Requirements:
Reproduce the records below verbatim, starting at the line that contains "catalogue / barcode: US 1136521" and ending with the line that contains "class: Liliopsida", including both of those lines.

Task input:
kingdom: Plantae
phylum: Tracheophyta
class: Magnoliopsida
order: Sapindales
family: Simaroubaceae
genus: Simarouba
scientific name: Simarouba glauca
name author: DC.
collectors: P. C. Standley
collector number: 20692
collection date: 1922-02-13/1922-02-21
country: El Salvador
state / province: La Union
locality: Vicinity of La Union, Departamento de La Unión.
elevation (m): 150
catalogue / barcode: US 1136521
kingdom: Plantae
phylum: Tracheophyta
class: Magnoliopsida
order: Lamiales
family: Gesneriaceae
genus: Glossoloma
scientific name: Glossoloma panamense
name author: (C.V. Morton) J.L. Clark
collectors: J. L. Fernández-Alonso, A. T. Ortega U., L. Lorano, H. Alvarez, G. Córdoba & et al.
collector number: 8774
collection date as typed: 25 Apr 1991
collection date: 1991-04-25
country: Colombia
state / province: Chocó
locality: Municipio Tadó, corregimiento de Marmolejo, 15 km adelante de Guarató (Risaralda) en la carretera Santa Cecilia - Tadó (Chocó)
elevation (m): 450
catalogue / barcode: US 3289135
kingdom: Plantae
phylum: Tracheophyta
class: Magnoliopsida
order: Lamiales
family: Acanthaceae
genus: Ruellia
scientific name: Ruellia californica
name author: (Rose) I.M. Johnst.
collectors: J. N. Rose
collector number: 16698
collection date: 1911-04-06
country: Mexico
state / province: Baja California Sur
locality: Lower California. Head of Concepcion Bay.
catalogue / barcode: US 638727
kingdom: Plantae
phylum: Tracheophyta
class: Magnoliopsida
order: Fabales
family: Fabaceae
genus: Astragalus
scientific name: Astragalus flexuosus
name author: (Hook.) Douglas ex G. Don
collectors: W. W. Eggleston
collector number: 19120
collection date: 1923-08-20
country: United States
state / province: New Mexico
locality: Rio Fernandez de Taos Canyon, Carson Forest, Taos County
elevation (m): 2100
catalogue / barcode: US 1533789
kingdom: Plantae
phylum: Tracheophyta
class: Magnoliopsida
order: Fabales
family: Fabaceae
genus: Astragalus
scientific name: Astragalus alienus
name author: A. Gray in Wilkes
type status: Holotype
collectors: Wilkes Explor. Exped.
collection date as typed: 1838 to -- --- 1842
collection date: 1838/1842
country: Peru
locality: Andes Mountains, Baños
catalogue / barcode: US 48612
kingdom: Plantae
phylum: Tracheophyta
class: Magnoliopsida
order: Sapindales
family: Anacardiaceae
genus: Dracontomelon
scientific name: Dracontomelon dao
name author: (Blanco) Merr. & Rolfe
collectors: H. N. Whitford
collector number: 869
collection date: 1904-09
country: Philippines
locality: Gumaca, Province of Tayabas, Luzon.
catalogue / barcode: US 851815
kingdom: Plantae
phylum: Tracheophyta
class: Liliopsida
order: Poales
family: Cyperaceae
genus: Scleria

Complete response:
catalogue / barcode: US 1136521
kingdom: Plantae
phylum: Tracheophyta
class: Magnoliopsida
order: Lamiales
family: Gesneriaceae
genus: Glossoloma
scientific name: Glossoloma panamense
name author: (C.V. Morton) J.L. Clark
collectors: J. L. Fernández-Alonso, A. T. Ortega U., L. Lorano, H. Alvarez, G. Córdoba & et al.
collector number: 8774
collection date as typed: 25 Apr 1991
collection date: 1991-04-25
country: Colombia
state / province: Chocó
locality: Municipio Tadó, corregimiento de Marmolejo, 15 km adelante de Guarató (Risaralda) en la carretera Santa Cecilia - Tadó (Chocó)
elevation (m): 450
catalogue / barcode: US 3289135
kingdom: Plantae
phylum: Tracheophyta
class: Magnoliopsida
order: Lamiales
family: Acanthaceae
genus: Ruellia
scientific name: Ruellia californica
name author: (Rose) I.M. Johnst.
collectors: J. N. Rose
collector number: 16698
collection date: 1911-04-06
country: Mexico
state / province: Baja California Sur
locality: Lower California. Head of Concepcion Bay.
catalogue / barcode: US 638727
kingdom: Plantae
phylum: Tracheophyta
class: Magnoliopsida
order: Fabales
family: Fabaceae
genus: Astragalus
scientific name: Astragalus flexuosus
name author: (Hook.) Douglas ex G. Don
collectors: W. W. Eggleston
collector number: 19120
collection date: 1923-08-20
country: United States
state / province: New Mexico
locality: Rio Fernandez de Taos Canyon, Carson Forest, Taos County
elevation (m): 2100
catalogue / barcode: US 1533789
kingdom: Plantae
phylum: Tracheophyta
class: Magnoliopsida
order: Fabales
family: Fabaceae
genus: Astragalus
scientific name: Astragalus alienus
name author: A. Gray in Wilkes
type status: Holotype
collectors: Wilkes Explor. Exped.
collection date as typed: 1838 to -- --- 1842
collection date: 1838/1842
country: Peru
locality: Andes Mountains, Baños
catalogue / barcode: US 48612
kingdom: Plantae
phylum: Tracheophyta
class: Magnoliopsida
order: Sapindales
family: Anacardiaceae
genus: Dracontomelon
scientific name: Dracontomelon dao
name author: (Blanco) Merr. & Rolfe
collectors: H. N. Whitford
collector number: 869
collection date: 1904-09
country: Philippines
locality: Gumaca, Province of Tayabas, Luzon.
catalogue / barcode: US 851815
kingdom: Plantae
phylum: Tracheophyta
class: Liliopsida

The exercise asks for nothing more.